[Dataset entries]
▬▬▬▬▬▬

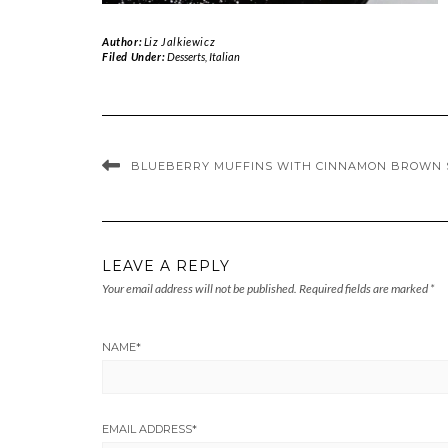
Author:
Liz Jalkiewicz
Filed Under:
Desserts
,
Italian
BLUEBERRY MUFFINS WITH CINNAMON BROWN 
LEAVE A REPLY
Your email address will not be published.
Required fields are marked
*
NAME
*
EMAIL ADDRESS
*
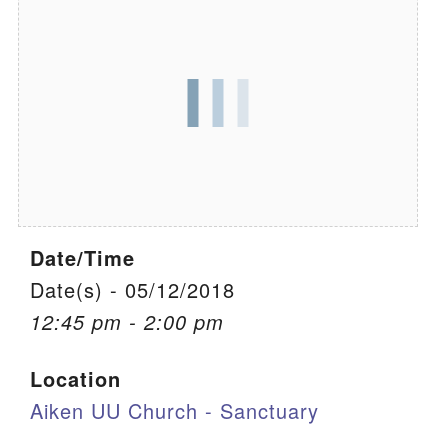
We are located at:
115 Gregg Ave. Aiken, SC 29801
Directions
Our mailing address is:
PO Box 2231 Aiken, SC 29802
(803) 502-0404
Date/Time
Office Email
Date(s) - 05/12/2018
12:45 pm - 2:00 pm
Member Log In
Location
Sitemap
Aiken UU Church - Sanctuary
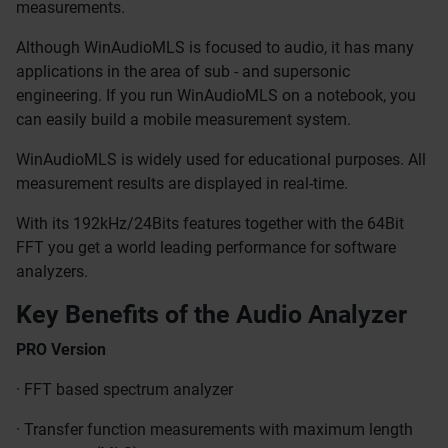
measurements.
Although WinAudioMLS is focused to audio, it has many
applications in the area of sub - and supersonic
engineering. If you run WinAudioMLS on a notebook, you
can easily build a mobile measurement system.
WinAudioMLS is widely used for educational purposes. All
measurement results are displayed in real-time.
With its 192kHz/24Bits features together with the 64Bit
FFT you get a world leading performance for software
analyzers.
Key Benefits of the Audio Analyzer
PRO Version
· FFT based spectrum analyzer
· Transfer function measurements with maximum length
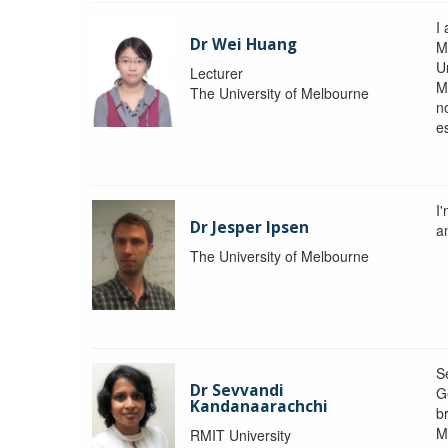
I 
Dr Wei Huang
M
Un
Lecturer
M
The University of Melbourne
n
e
I
Dr Jesper Ipsen
an
The University of Melbourne
S
Dr Sevvandi
G
Kandanaarachchi
b
M
RMIT University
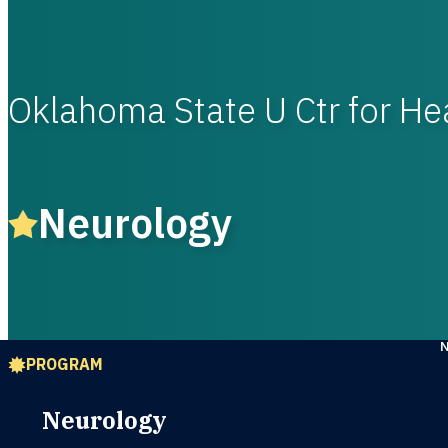
Oklahoma State U Ctr for He
Neurology
PROGRAM
Neurology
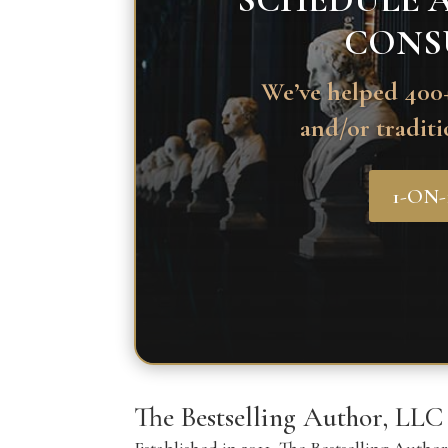
SCHEDULE A
CONS
We’ve helped 400+
and/or traditi
1-ON
The Bestselling Author, LLC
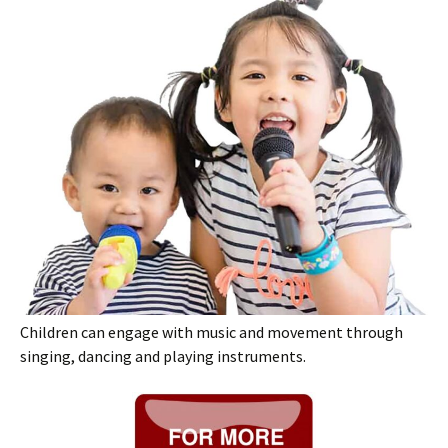
Children can engage with music and movement through
singing, dancing and playing instruments.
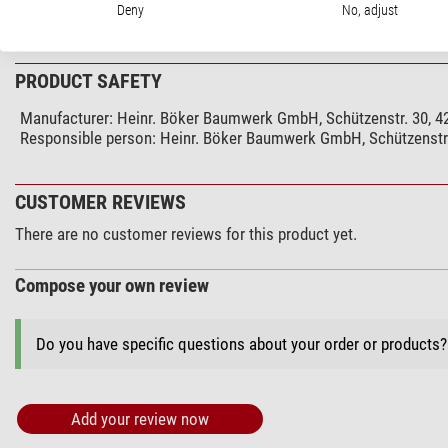
Handle length (cm)
Deny
No, adjust
show more...
Special features
stainless steel blade
PRODUCT SAFETY
Lockable blade
Manufacturer:
Heinr. Böker Baumwerk GmbH, Schützenstr. 30, 4
Carrying bag
Responsible person:
Heinr. Böker Baumwerk GmbH, Schützenstr.
Belt buckle
Only available to those 18 or over
there is a need in D
CUSTOMER REVIEWS
Use
There are no customer reviews for this product yet.
Hunting
Angling
Compose your own review
Hiking
Camping
Do you have specific questions about your order or products
Sailing
Travelling
Astronomy
Add your review now
Budget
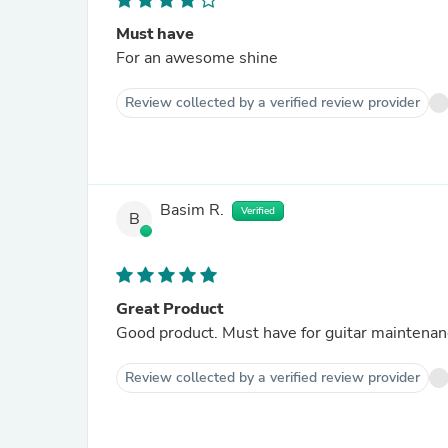
Must have
For an awesome shine
Review collected by a verified review provider
Basim R.
Verified
B
Great Product
Good product. Must have for guitar maintenanc
Review collected by a verified review provider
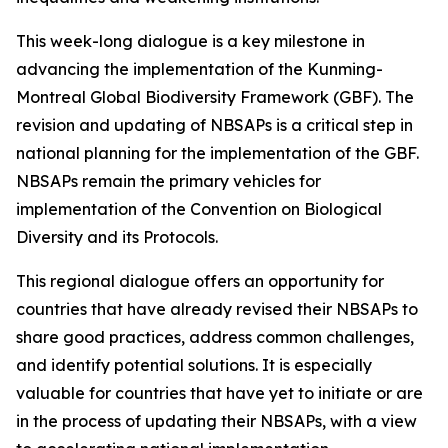
This week-long dialogue is a key milestone in
advancing the implementation of the Kunming-
Montreal Global Biodiversity Framework (GBF). The
revision and updating of NBSAPs is a critical step in
national planning for the implementation of the GBF.
NBSAPs remain the primary vehicles for
implementation of the Convention on Biological
Diversity and its Protocols.
This regional dialogue offers an opportunity for
countries that have already revised their NBSAPs to
share good practices, address common challenges,
and identify potential solutions. It is especially
valuable for countries that have yet to initiate or are
in the process of updating their NBSAPs, with a view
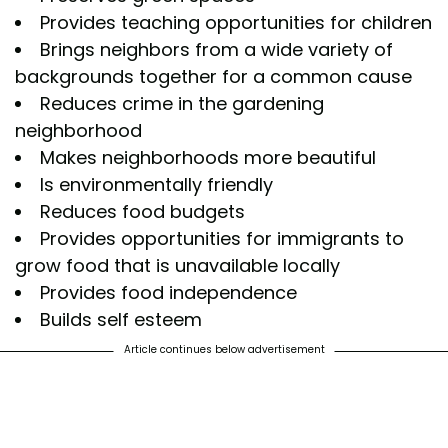
Provides teaching opportunities for children
Brings neighbors from a wide variety of
backgrounds together for a common cause
Reduces crime in the gardening
neighborhood
Makes neighborhoods more beautiful
Is environmentally friendly
Reduces food budgets
Provides opportunities for immigrants to
grow food that is unavailable locally
Provides food independence
Builds self esteem
Article continues below advertisement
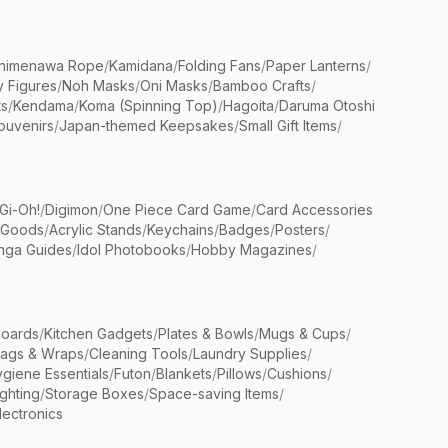
himenawa Rope
/
Kamidana
/
Folding Fans
/
Paper Lanterns
/
y Figures
/
Noh Masks
/
Oni Masks
/
Bamboo Crafts
/
ts
/
Kendama
/
Koma (Spinning Top)
/
Hagoita
/
Daruma Otoshi
ouvenirs
/
Japan-themed Keepsakes
/
Small Gift Items
/
Gi-Oh!
/
Digimon
/
One Piece Card Game
/
Card Accessories
 Goods
/
Acrylic Stands
/
Keychains
/
Badges
/
Posters
/
nga Guides
/
Idol Photobooks
/
Hobby Magazines
/
Boards
/
Kitchen Gadgets
/
Plates & Bowls
/
Mugs & Cups
/
Bags & Wraps
/
Cleaning Tools
/
Laundry Supplies
/
giene Essentials
/
Futon
/
Blankets
/
Pillows
/
Cushions
/
ighting
/
Storage Boxes
/
Space-saving Items
/
lectronics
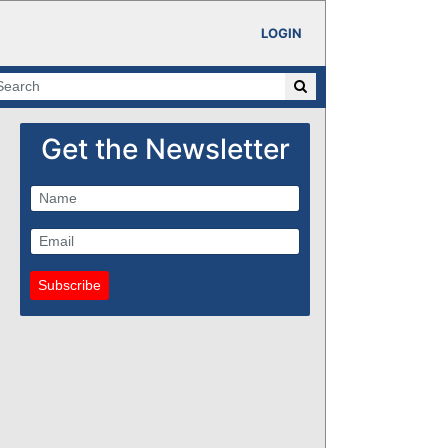
LOGIN
Get the Newsletter
Subscribe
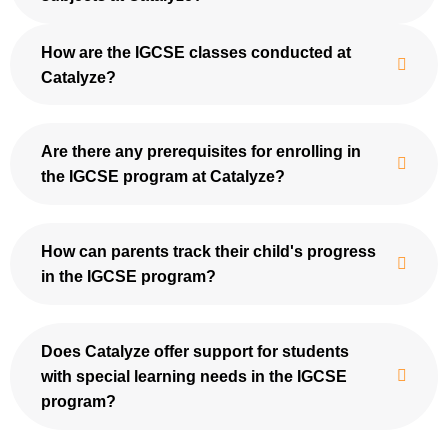
How are the IGCSE classes conducted at
Catalyze?
Are there any prerequisites for enrolling in
the IGCSE program at Catalyze?
How can parents track their child's progress
in the IGCSE program?
Does Catalyze offer support for students
with special learning needs in the IGCSE
program?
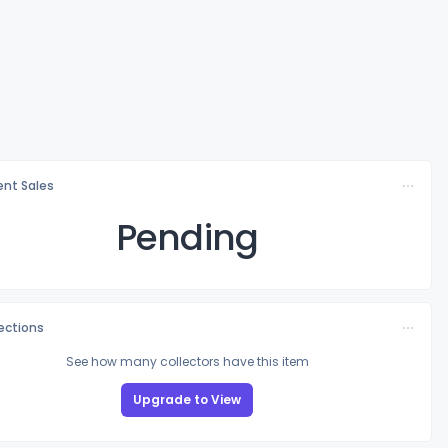
nt Sales
Pending
lections
See how many collectors have this item
Upgrade to View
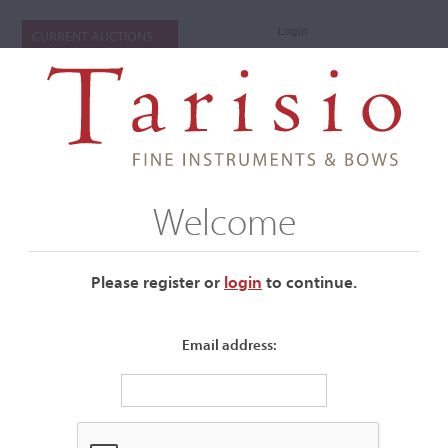
Login
CURRENT AUCTIONS
Welcome
Please register or
login
​to continue.
Email address:
+
Submenu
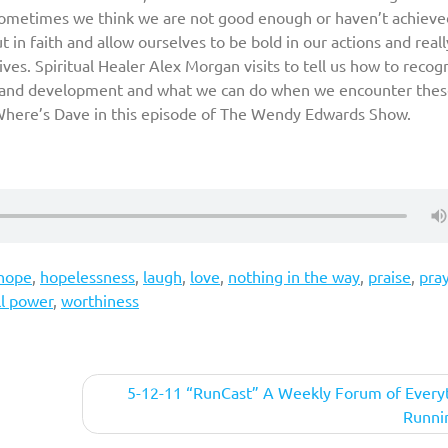
 Sometimes we think we are not good enough or haven’t achieve
in faith and allow ourselves to be bold in our actions and reall
ves. Spiritual Healer Alex Morgan visits to tell us how to recog
th and development and what we can do when we encounter the
d Where’s Dave in this episode of The Wendy Edwards Show.
hope
,
hopelessness
,
laugh
,
love
,
nothing in the way
,
praise
,
pra
ll power
,
worthiness
5-12-11 “RunCast” A Weekly Forum of Every
Runni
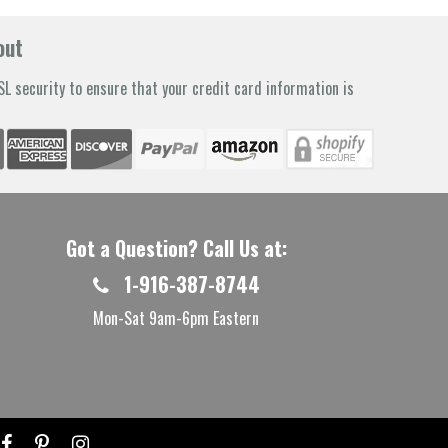
out
L security to ensure that your credit card information is
Got a Question? Call Us at:
1-916-387-8744
Mon-Sat 9am-6pm Eastern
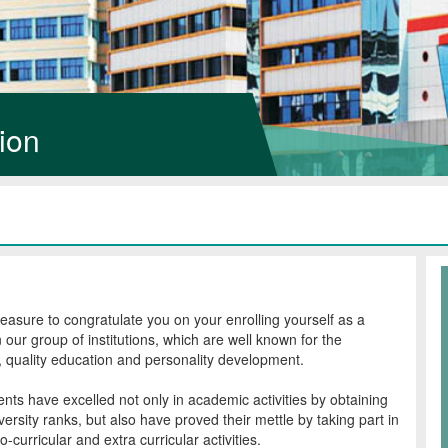
ion
pleasure to congratulate you on your enrolling yourself as a
n our group of institutions, which are well known for the
e, quality education and personality development.
nts have excelled not only in academic activities by obtaining
ersity ranks, but also have proved their mettle by taking part in
co-curricular and extra curricular activities.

▬▬▬▬▬▬

→ **TASK INSTRUCTIONS**
Which part of the entries opens with the line containing "hopelessness" and closes with the line containing "nts have excelled"? Output that part exactly, ends included, pictures excluded.

→ **EXERCISE OUTPUT**
hopelessness
,
laugh
,
love
,
nothing in the way
,
praise
,
pra
ll power
,
worthiness
5-12-11 “RunCast” A Weekly Forum of Every
Runni
out
L security to ensure that your credit card information is
Got a Question? Call Us at:
1-916-387-8744
Mon-Sat 9am-6pm Eastern
ion
pleasure to congratulate you on your enrolling yourself as a
n our group of institutions, which are well known for the
e, quality education and personality development.
nts have excelled not only in academic activities by obtaining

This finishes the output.